Could you reproduce the records exactly, starting at their first line and stopping after the line that contains "oro e per aiutare", with both of those lines included? Leave the pictures out of your answer.

---

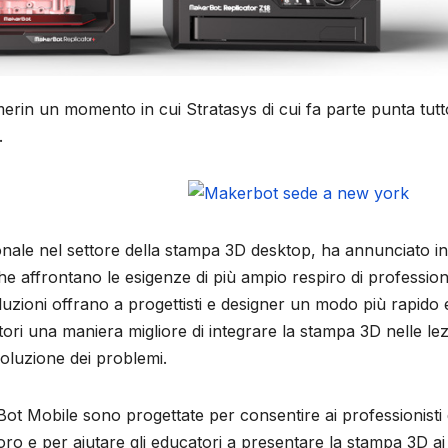
rin un momento in cui Stratasys di cui fa parte punta tutt
.
onale nel settore della stampa 3D desktop, ha annunciato in
 affrontano le esigenze di più ampio respiro di professioni
uzioni offrano a progettisti e designer un modo più rapido 
atori una maniera migliore di integrare la stampa 3D nelle lez
isoluzione dei problemi.
t Mobile sono progettate per consentire ai professionisti 
oro e per aiutare gli educatori a presentare la stampa 3D ai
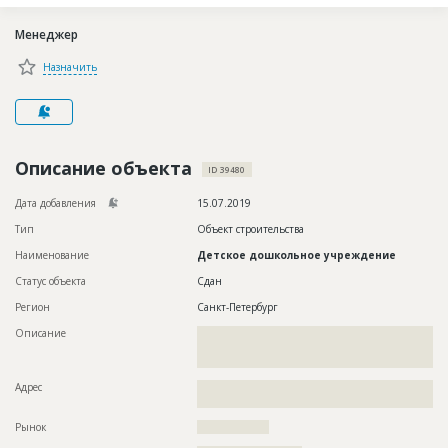
Новости
Менеджер
Платные услуги
Назначить
Пресс-релизы
Правила работы
Контакты
Описание объекта
ID 39480
Личный кабинет
Дата добавления
15.07.2019
Тип
Объект строительства
Наименование
Детское дошкольное учреждение
Статус объекта
Сдан
Регион
Санкт-Петербург
Описание
??????????????????????????????????????????????????????????
??????????????????????????????????????????????????????????
?????????????????????????????????????????
Адрес
??????????????????????????????????????????????????????????
???????????????????????????????
Рынок
??????????????????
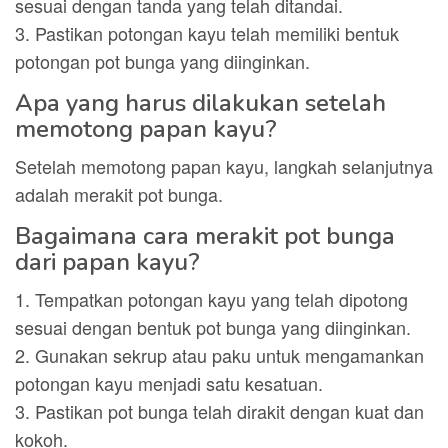
sesuai dengan tanda yang telah ditandai.
3. Pastikan potongan kayu telah memiliki bentuk
potongan pot bunga yang diinginkan.
Apa yang harus dilakukan setelah
memotong papan kayu?
Setelah memotong papan kayu, langkah selanjutnya
adalah merakit pot bunga.
Bagaimana cara merakit pot bunga
dari papan kayu?
1. Tempatkan potongan kayu yang telah dipotong
sesuai dengan bentuk pot bunga yang diinginkan.
2. Gunakan sekrup atau paku untuk mengamankan
potongan kayu menjadi satu kesatuan.
3. Pastikan pot bunga telah dirakit dengan kuat dan
kokoh.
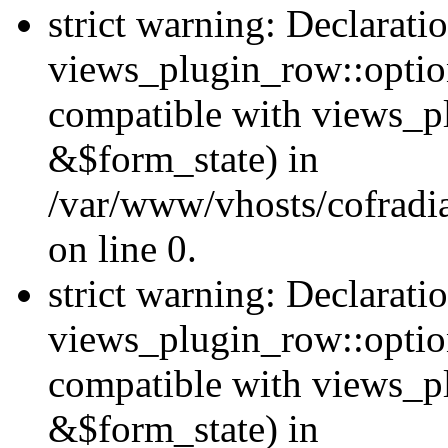
strict warning: Declarati
views_plugin_row::option
compatible with views_p
&$form_state) in
/var/www/vhosts/cofradi
on line 0.
strict warning: Declarati
views_plugin_row::optio
compatible with views_p
&$form_state) in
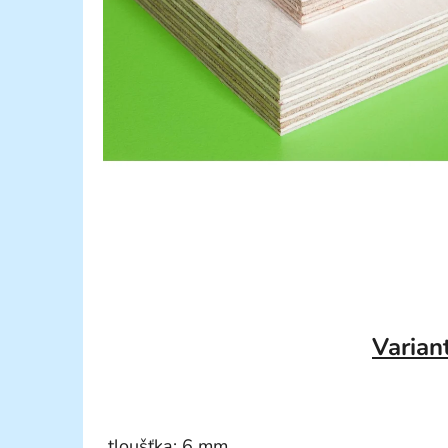
Varian
tloušťka: 6 mm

---

__Answer box__
rin un momento in cui Stratasys di cui fa parte punta tutt
.
onale nel settore della stampa 3D desktop, ha annunciato in
 affrontano le esigenze di più ampio respiro di professioni
uzioni offrano a progettisti e designer un modo più rapido 
atori una maniera migliore di integrare la stampa 3D nelle lez
isoluzione dei problemi.
t Mobile sono progettate per consentire ai professionisti 
oro e per aiutare gli educatori a presentare la stampa 3D ai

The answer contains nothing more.